Task directions
Beginning with the line below that contains "Figure 3. Polarisation" and ending with the line that contains "Figure 3 The", retype every line exactly. Pictures are not copied.
------ Extracted records ------
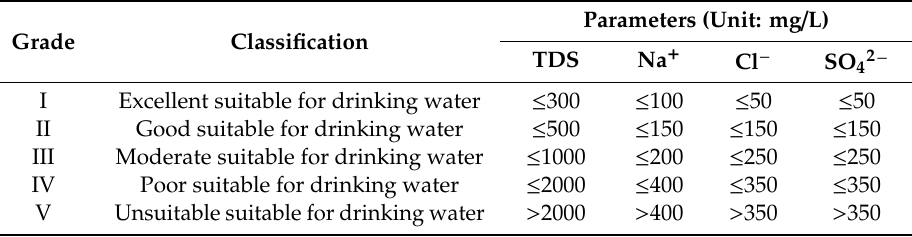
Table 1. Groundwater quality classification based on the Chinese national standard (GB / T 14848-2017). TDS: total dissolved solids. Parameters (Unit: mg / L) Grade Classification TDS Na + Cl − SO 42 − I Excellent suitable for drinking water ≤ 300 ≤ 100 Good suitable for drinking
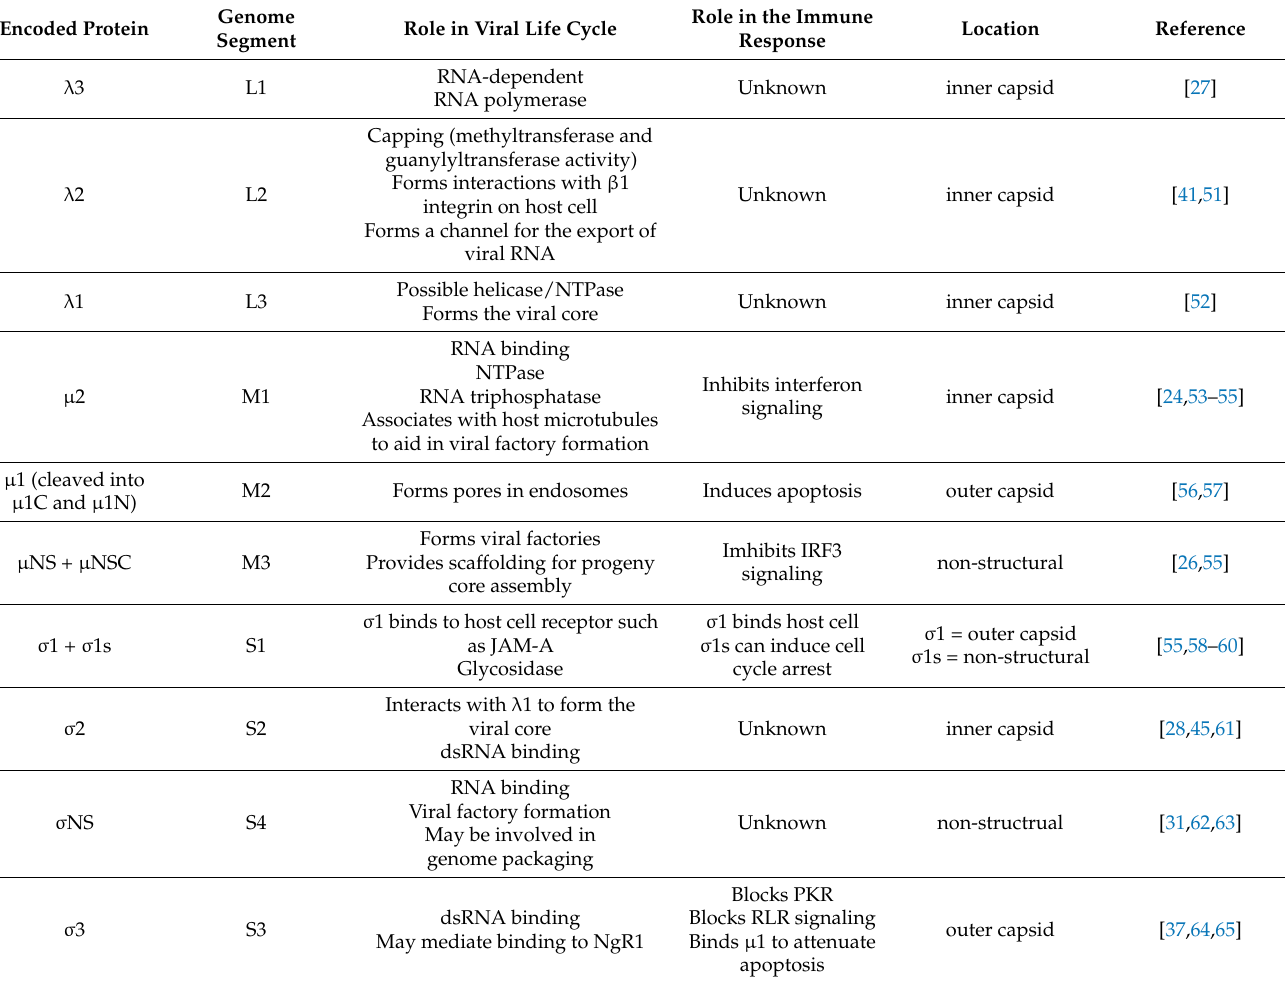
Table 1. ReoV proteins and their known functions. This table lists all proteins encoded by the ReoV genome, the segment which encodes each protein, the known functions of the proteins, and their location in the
------
------ Extracted records ------
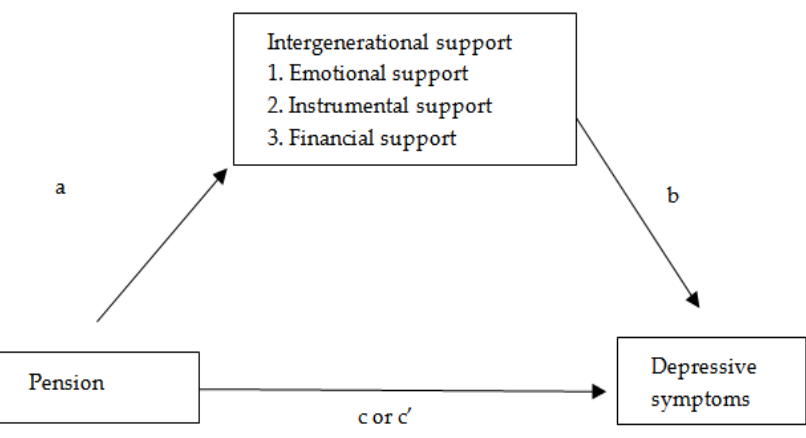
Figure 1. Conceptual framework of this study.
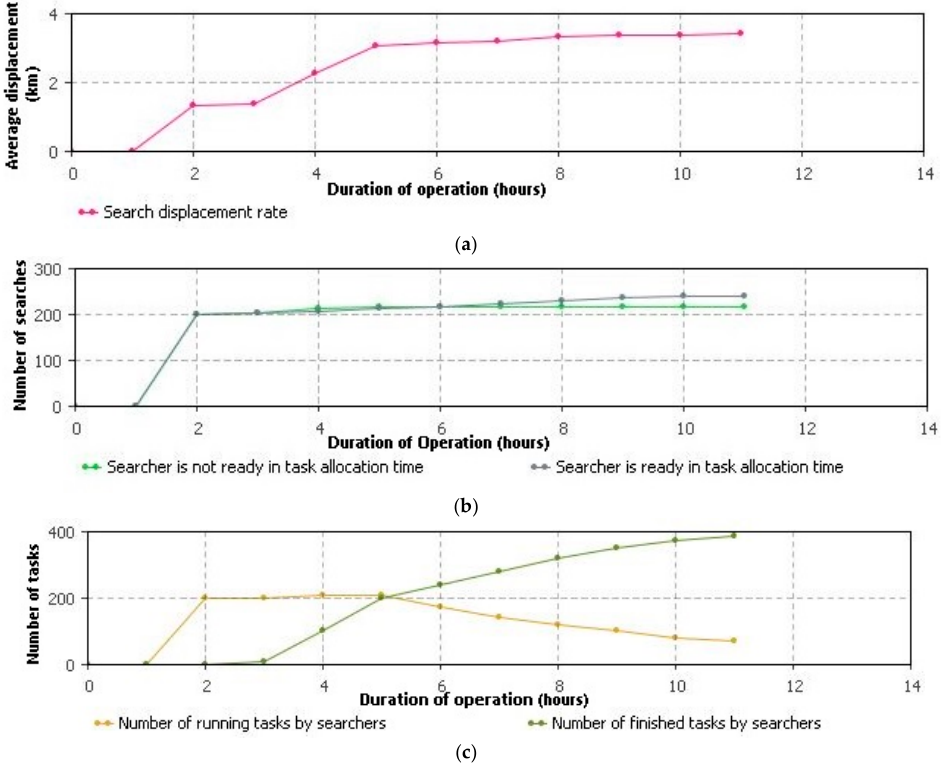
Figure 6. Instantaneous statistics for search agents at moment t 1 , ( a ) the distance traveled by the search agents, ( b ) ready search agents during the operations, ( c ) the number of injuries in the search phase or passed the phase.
------
------ Extracted records ------
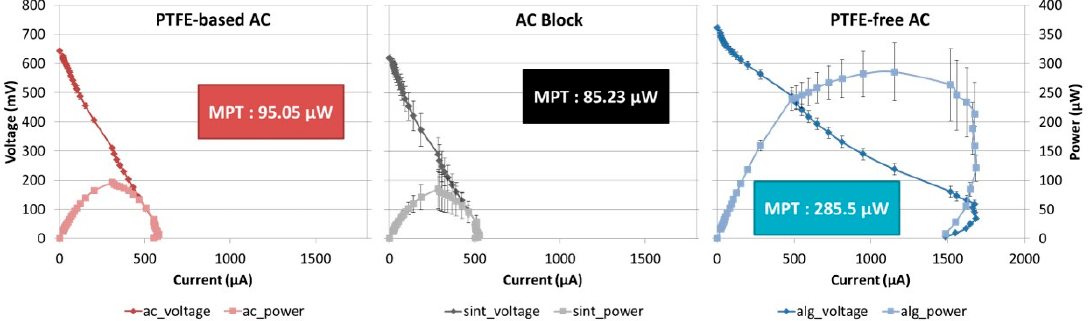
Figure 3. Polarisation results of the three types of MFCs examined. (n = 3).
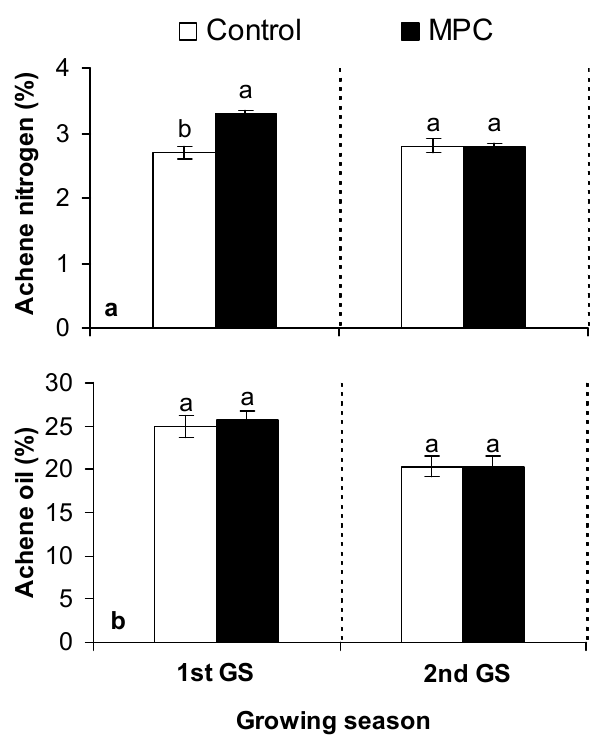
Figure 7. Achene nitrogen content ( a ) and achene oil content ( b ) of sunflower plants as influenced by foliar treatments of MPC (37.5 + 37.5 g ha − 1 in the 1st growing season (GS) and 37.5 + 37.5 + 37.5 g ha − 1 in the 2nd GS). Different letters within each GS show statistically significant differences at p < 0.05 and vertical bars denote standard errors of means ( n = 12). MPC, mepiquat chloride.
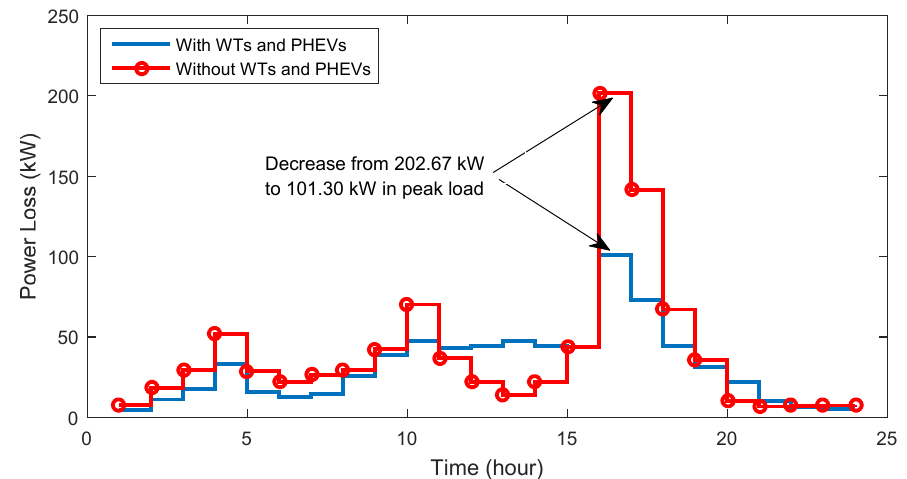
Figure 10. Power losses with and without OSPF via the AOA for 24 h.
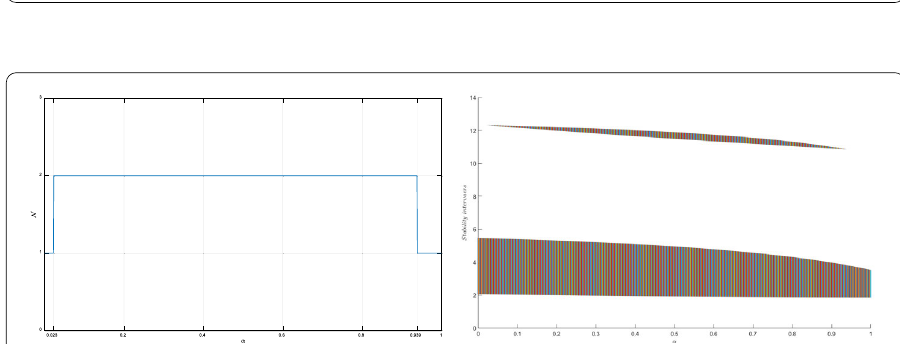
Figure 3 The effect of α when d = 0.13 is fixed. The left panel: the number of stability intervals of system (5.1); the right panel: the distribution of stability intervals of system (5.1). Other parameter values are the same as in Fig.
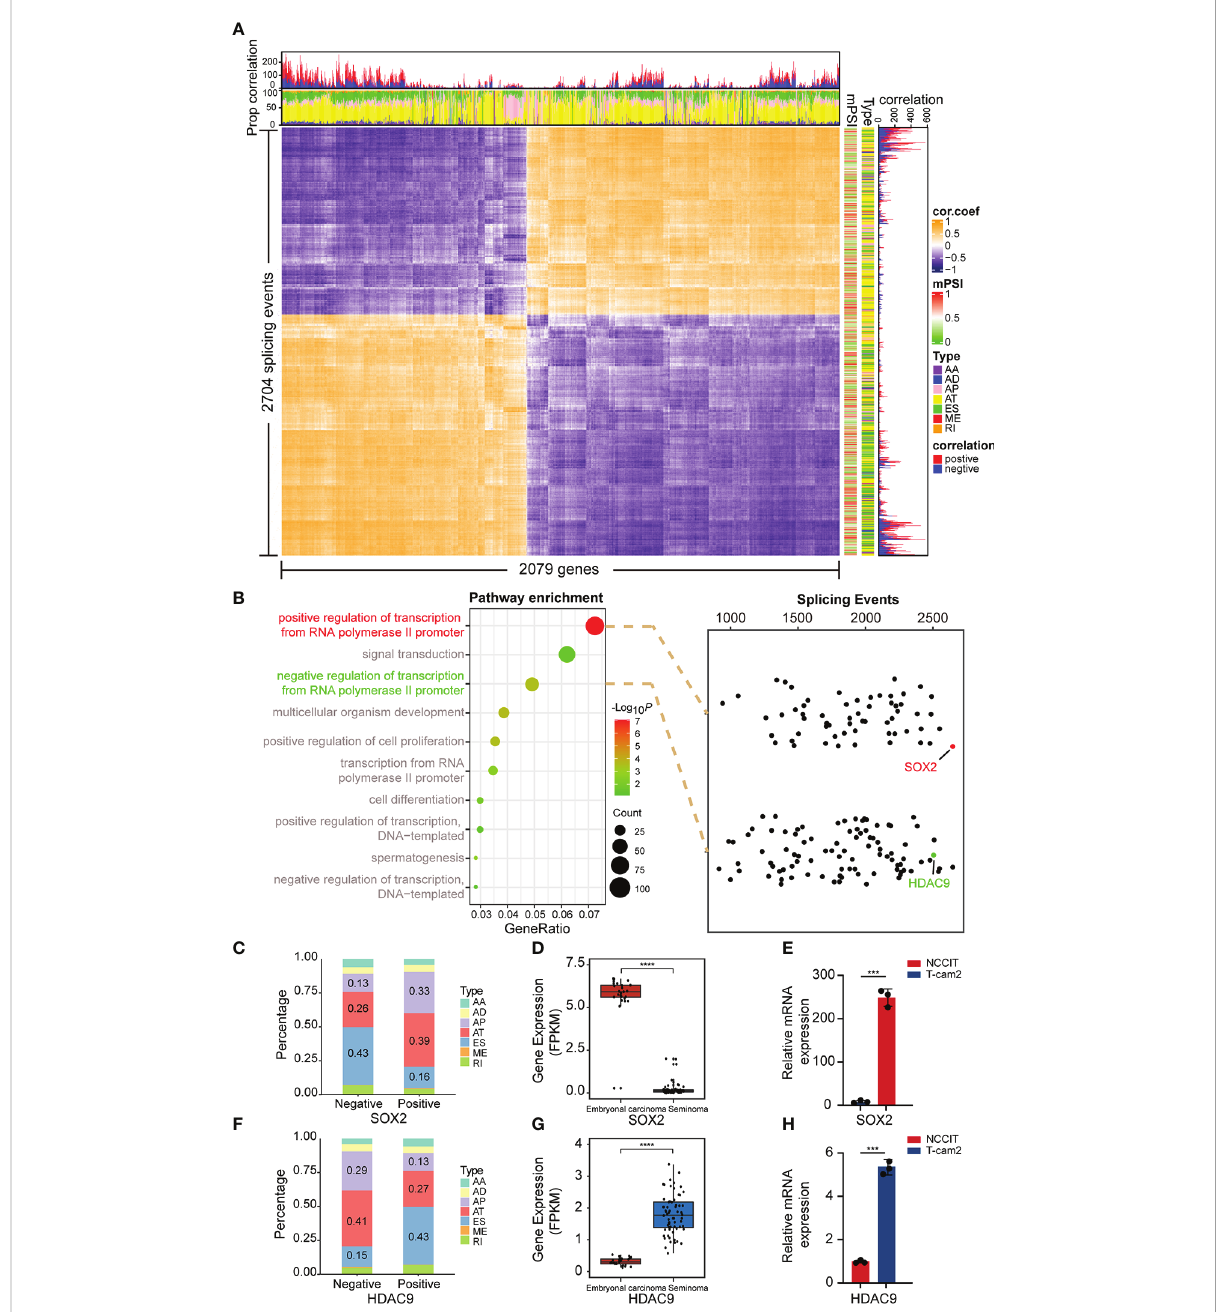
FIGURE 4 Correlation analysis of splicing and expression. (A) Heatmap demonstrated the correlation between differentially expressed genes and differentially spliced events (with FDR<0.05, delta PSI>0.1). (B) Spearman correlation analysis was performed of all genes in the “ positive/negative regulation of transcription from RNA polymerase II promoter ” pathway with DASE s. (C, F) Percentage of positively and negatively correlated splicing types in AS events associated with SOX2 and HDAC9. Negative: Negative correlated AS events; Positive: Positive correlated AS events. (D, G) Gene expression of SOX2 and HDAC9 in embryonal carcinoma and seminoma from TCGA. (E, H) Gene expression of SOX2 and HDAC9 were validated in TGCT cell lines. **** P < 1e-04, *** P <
------
Your solution
Figure 3. Polarisation results of the three types of MFCs examined. (n = 3).
Figure 7. Achene nitrogen content ( a ) and achene oil content ( b ) of sunflower plants as influenced by foliar treatments of MPC (37.5 + 37.5 g ha − 1 in the 1st growing season (GS) and 37.5 + 37.5 + 37.5 g ha − 1 in the 2nd GS). Different letters within each GS show statistically significant differences at p < 0.05 and vertical bars denote standard errors of means ( n = 12). MPC, mepiquat chloride.
Figure 10. Power losses with and without OSPF via the AOA for 24 h.
Figure 3 The effect of α when d = 0.13 is fixed. The left panel: the number of stability intervals of system (5.1); the right panel: the distribution of stability intervals of system (5.1). Other parameter values are the same as in Fig.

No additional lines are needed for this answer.